Identifying molecular markers in diabetic foot ulcer (DFU) may support improved diagnostic approaches in specific clinical subgroups. A proteomics study published in the Journal of Diabetes Research evaluated serum biomarkers in patients with DFU and dampness-heat syndrome.

The study used 4D data-independent acquisition proteomics to analyze serum samples from 16 patients with DFU and dampness–heat syndrome and 6 healthy controls. Differentially expressed proteins were identified using predefined thresholds. Bioinformatic analyses included Gene Ontology, Kyoto Encyclopedia of Genes and Genomes, and protein-protein interaction network assessments.

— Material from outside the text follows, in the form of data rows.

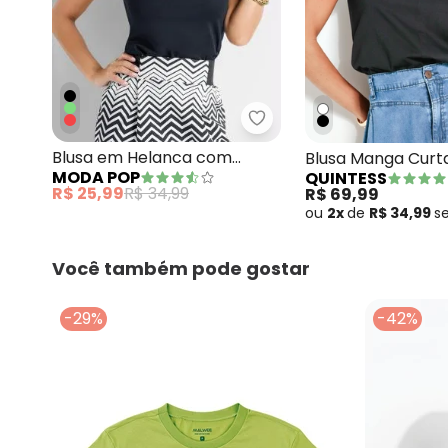
Moda Pop - Blusa em He
Blusa em Helanca com
Blusa Manga Curt
MODA POP
QUINTESS
Decote V Preta
R$ 25,99
R$ 34,99
R$ 69,99
ou
2x
de
R$ 34,99
s
Você também pode gostar
-29%
-42%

A total of 201 differentially expressed proteins were identified. Enrichment analysis showed involvement of lipid metabolism pathways, including high-density lipoprotein remodeling and cholesterol metabolism, as well as complement and coagulation cascades. Network analysis identified a core module centered on APOA1, LCAT, PLTP, and CETP.

Validation using enzyme-linked immunosorbent assay in 28 independent cases confirmed significant dysregulation of these proteins compared with controls (all p < 0.05). The combined biomarker panel showed high diagnostic performance with an area under the curve of 0.9672.

These findings identify a four-protein panel associated with DFU in patients with dampness-heat syndrome, demonstrating high diagnostic performance in this study setting.